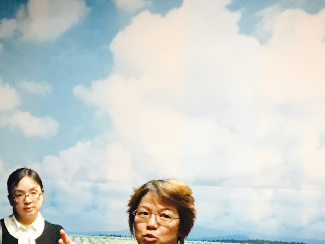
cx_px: -44
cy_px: 266
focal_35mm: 94
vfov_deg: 15.3
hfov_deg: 19.8
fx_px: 883
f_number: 2.2
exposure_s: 1/17
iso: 80
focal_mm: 4.15
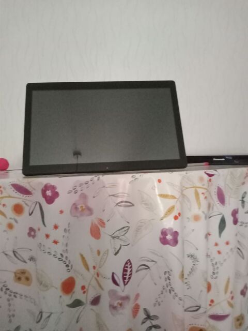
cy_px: 166
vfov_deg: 65.3
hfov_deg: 51.4
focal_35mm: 27
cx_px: 124
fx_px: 258
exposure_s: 1/20
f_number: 2
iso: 3118
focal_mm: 3.54
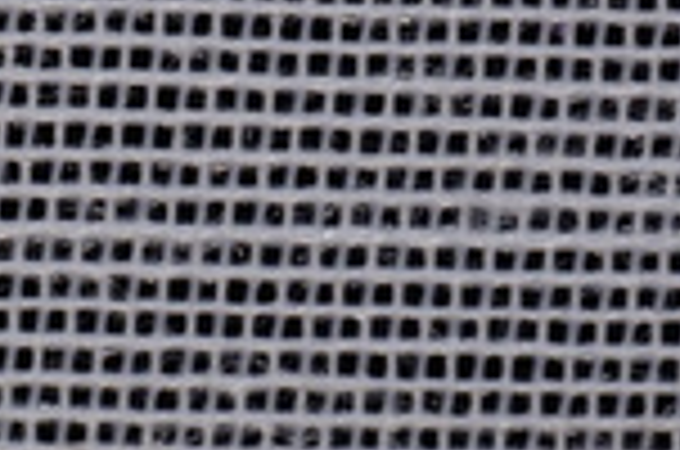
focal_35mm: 669
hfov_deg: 3.1
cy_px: 634
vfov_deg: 2.0
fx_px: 12603
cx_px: -865
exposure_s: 1/60
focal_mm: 85
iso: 100
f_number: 25
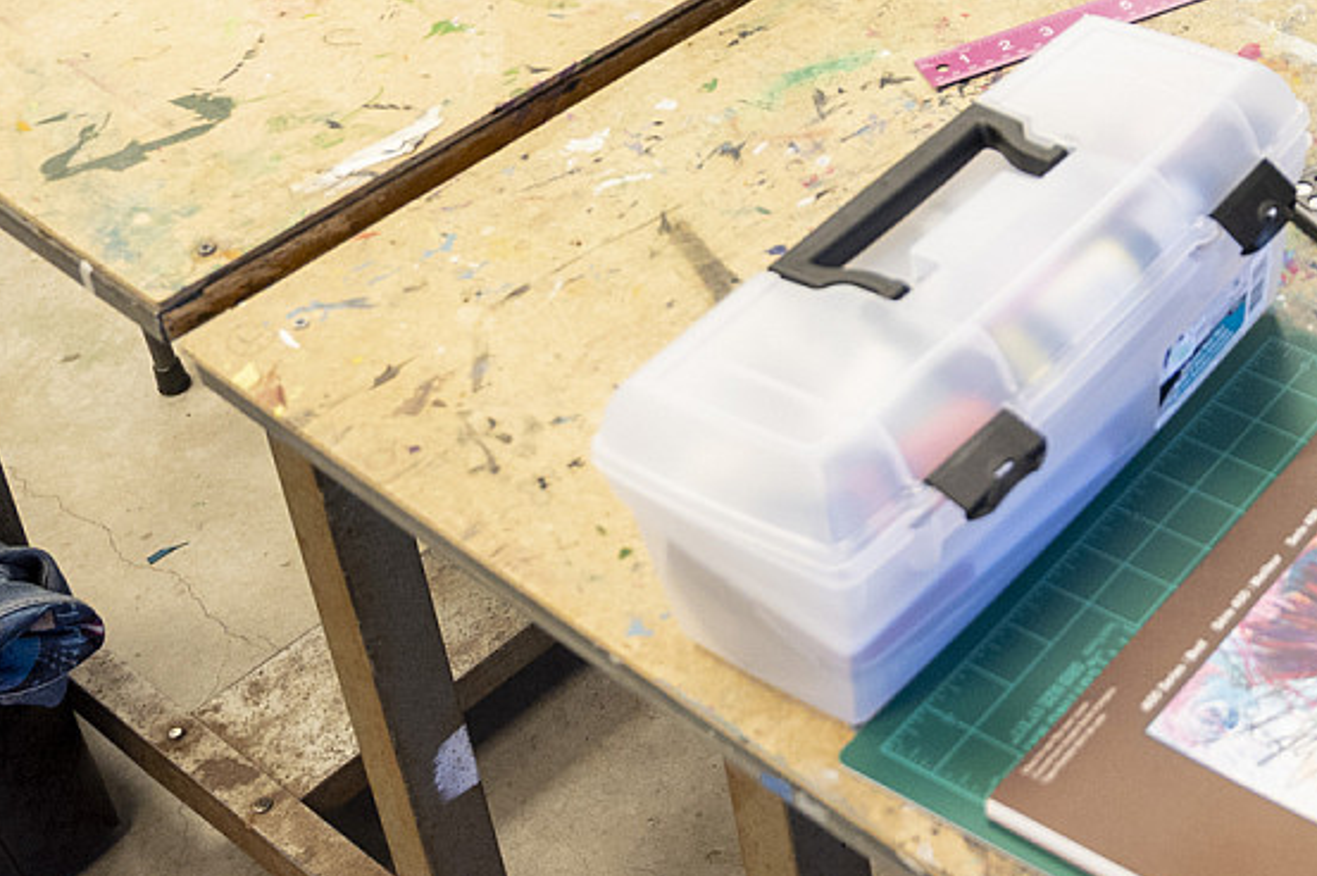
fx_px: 2779
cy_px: -298
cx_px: 1653
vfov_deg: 16.8
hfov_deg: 23.9
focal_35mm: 76
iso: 1250
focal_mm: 28
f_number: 4
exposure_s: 1/125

** Activity **
All of the data needs repeating exactly, but the pictures do not.

** Response to this exercise **
cx_px: -44
cy_px: 266
focal_35mm: 94
vfov_deg: 15.3
hfov_deg: 19.8
fx_px: 883
f_number: 2.2
exposure_s: 1/17
iso: 80
focal_mm: 4.15
cy_px: 166
vfov_deg: 65.3
hfov_deg: 51.4
focal_35mm: 27
cx_px: 124
fx_px: 258
exposure_s: 1/20
f_number: 2
iso: 3118
focal_mm: 3.54
focal_35mm: 669
hfov_deg: 3.1
cy_px: 634
vfov_deg: 2.0
fx_px: 12603
cx_px: -865
exposure_s: 1/60
focal_mm: 85
iso: 100
f_number: 25
fx_px: 2779
cy_px: -298
cx_px: 1653
vfov_deg: 16.8
hfov_deg: 23.9
focal_35mm: 76
iso: 1250
focal_mm: 28
f_number: 4
exposure_s: 1/125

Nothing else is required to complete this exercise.